The genetic causes of Leigh syndrome are heterogeneous, with a poor correlation between the phenotype and genotype. Here, we present a patient with an NDUFS4 mutation to expand the clinical and biochemical spectrum of the disease. A combined defect in the CoQ, PDH and RCC activities in our patient was due to an inappropriate assembly of the RCC complex I (CI), which was confirmed using Blue-Native polyacrylamide gel electrophoresis (BN-PAGE) analysis. Targeted exome sequencing analysis allowed for the genetic diagnosis of this patient.

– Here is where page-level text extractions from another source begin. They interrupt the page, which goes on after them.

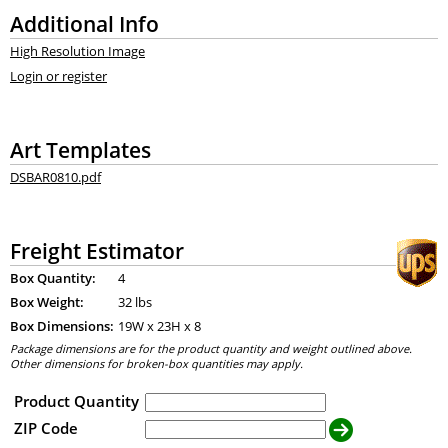
Additional Info
High Resolution Image
Login or register
Art Templates
DSBAR0810.pdf
Freight Estimator
Box Quantity:
4
Box Weight:
32 lbs
Box Dimensions:
19
W x
23
H x
8
Package dimensions are for the product quantity and weight outlined above.
Other dimensions for broken-box quantities may apply.
Product Quantity
ZIP Code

We reviewed 198 patients with 24 different genetic defects causing RCC I deficiency and compared them to 22 NDUFS4 patients. We concluded that NDUFS4-related Leigh syndrome is invariably linked to an early onset severe phenotype that results in early death. Some data, including the clinical phenotype, neuroimaging and biochemical findings, can guide the genetic study in patients with RCC I deficiency.

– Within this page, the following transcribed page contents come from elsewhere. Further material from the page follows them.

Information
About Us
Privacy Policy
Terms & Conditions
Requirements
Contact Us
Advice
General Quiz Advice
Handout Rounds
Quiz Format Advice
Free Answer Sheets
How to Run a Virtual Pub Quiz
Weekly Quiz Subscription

Leigh综合征的遗传病因具有异质性,其表型与基因型之间的相关性较差。在此,我们报告一名患有NDUFS4突变的患者,以扩展该疾病的临床和生化谱。我们患者中辅酶Q、丙酮酸脱氢酶(PDH)和呼吸链复合体(RCC)活性的联合缺陷是由于RCC复合体I(CI)组装不当所致,这通过蓝色非变性聚丙烯酰胺凝胶电泳(BN-PAGE)分析得以证实。靶向外显子组测序分析实现了该患者的基因诊断。我们回顾了198例由24种不同基因缺陷导致RCC I缺乏的患者,并将他们与22例NDUFS4患者进行了比较。我们得出结论,与NDUFS4相关的Leigh综合征总是与早期发病的严重表型相关,导致早期死亡。一些数据,包括临床表型、神经影像学和生化结果,可为RCC I缺乏患者的基因研究提供指导。